Uma criança com uma bola na mão transforma-se num alvo e uma bola a saltitar numa tentação. E se por acaso houver um cão a correr atrás duma bola, breve terá a concorrência doutro, irá ter que lutar para ficar com ela e poderá vir a ser escorraçado. Então, não deveremos usar a bola no ensino dos cães? Há casos em que ela é perfeitamente dispensável e outros em que se torna imprescindível, opções ligadas ao particular biológico dos indivíduos, à sua vocação e serviço. De qualquer modo, numa fase ulterior do treino, cada cão só deverá procurar e interessar-se pelos seus brinquedos, desprezando aqueles que não lhe pertencem, condicionamento obrigatório para não vir a causar desacatos, acabar ludibriado ou eliminado, o que equivale a dizer que, nalgum momento do treino, a bola deverá a ser entendida como presságio de trabalho e não como um acessório lúdico, podendo e devendo ser ainda usada como recompensa pelo trabalho prestado pelos cães.
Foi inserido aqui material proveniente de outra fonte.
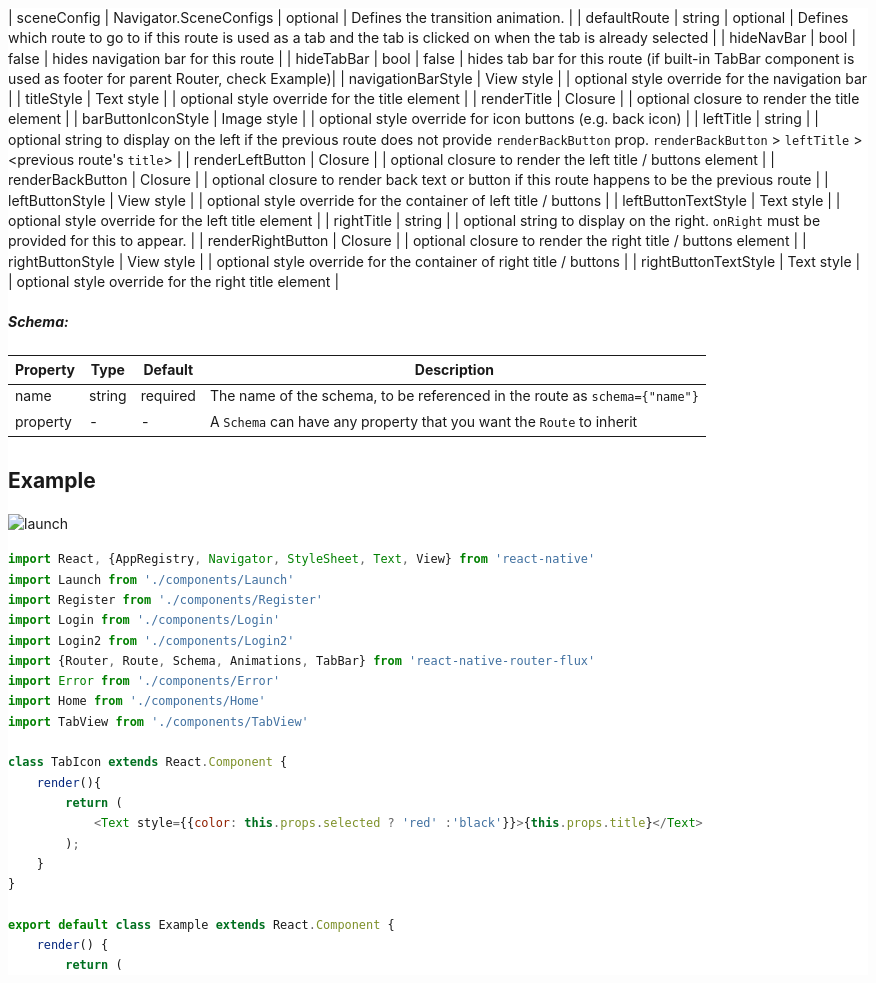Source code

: | sceneConfig | Navigator.SceneConfigs | optional | Defines the transition animation.  |
| defaultRoute | string | optional | Defines which route to go to if this route is used as a tab and the tab is clicked on when the tab is already selected |
| hideNavBar | bool | false | hides navigation bar for this route |
| hideTabBar | bool | false | hides tab bar for this route (if built-in TabBar component is used as footer for parent Router, check Example)|
| navigationBarStyle | View style |  | optional style override for the navigation bar |
| titleStyle | Text style |  | optional style override for the title element |
| renderTitle | Closure | | optional closure to render the title element |
| barButtonIconStyle | Image style |  | optional style override for icon buttons (e.g. back icon) |
| leftTitle | string | | optional string to display on the left if the previous route does not provide `renderBackButton` prop. `renderBackButton` > `leftTitle` > <previous route's `title`> |
| renderLeftButton | Closure | | optional closure to render the left title / buttons element |
| renderBackButton | Closure | | optional closure to render back text or button if this route happens to be the previous route |
| leftButtonStyle | View style | | optional style override for the container of left title / buttons |
| leftButtonTextStyle | Text style | | optional style override for the left title element |
| rightTitle | string | | optional string to display on the right. `onRight` must be provided for this to appear. |
| renderRightButton | Closure | | optional closure to render the right title / buttons element |
| rightButtonStyle | View style | | optional style override for the container of right title / buttons |
| rightButtonTextStyle | Text style | | optional style override for the right title element |

##### Schema:

| Property | Type | Default | Description |
|-----------|--------|---------|--------------------------------------------|
| name | string | required | The name of the schema, to be referenced in the route as `schema={"name"}` |
| property | - |  - | A `Schema` can have any property that you want the `Route` to inherit  |


## Example
![launch](https://cloud.githubusercontent.com/assets/1321329/11692367/7337cfe2-9e9f-11e5-8515-e8b7a9f230ec.gif)

```javascript
import React, {AppRegistry, Navigator, StyleSheet, Text, View} from 'react-native'
import Launch from './components/Launch'
import Register from './components/Register'
import Login from './components/Login'
import Login2 from './components/Login2'
import {Router, Route, Schema, Animations, TabBar} from 'react-native-router-flux'
import Error from './components/Error'
import Home from './components/Home'
import TabView from './components/TabView'

class TabIcon extends React.Component {
    render(){
        return (
            <Text style={{color: this.props.selected ? 'red' :'black'}}>{this.props.title}</Text>
        );
    }
}

export default class Example extends React.Component {
    render() {
        return (
```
Contudo, esta distinção não estará ao alcance de todos eles e a bola jamais substituirá a liderança e o seu papel, particularmente na presença de cães notoriamente agressivos ou carenciados de travamento, erro em que incorrem usualmente os donos menos audazes perante cães valentes, que incapazes de se fazerem ouvir, tentam subornar os animais, “educá-los sem eles darem por isso”, evitando a todo o custo o confronto directo, atitude típica de larápios que desnuda e envergonha qualquer dono. E caso venham a ser bem-sucedidos, ao destruírem assim os cães, acabarão por entregá-los na mão dos bajuladores, cujas intenções nem sempre são as melhores.
Assim como há quem tire uma esquadria “às três pancadas”, a maioria dos donos colocará os cães para correr e jamais operará o seu travamento pronto e imediato, correndo depois, inevitavelmente, atrás do prejuízo, até porque, ao chegarem às escolas, só pretendiam assenhorar-se duns quantos “truques”! A bola, como os demais brinquedos, poderá ser e na maioria dos casos é, um excelente subsídio de ensino para os cães, mas pouco contribui para a inevitável e urgente formação dos seus condutores, primeiros e únicos responsáveis pelos actos dos seus cães perante a sociedade e o seu socorro. Incomodados diante desta toada, sentimos saudades do tempo em que podíamos jogar futebol sem ter um cão à perna, dos bons e saudosos velhos tempos em que podíamos celebrar os golos sem nos roubarem a bola.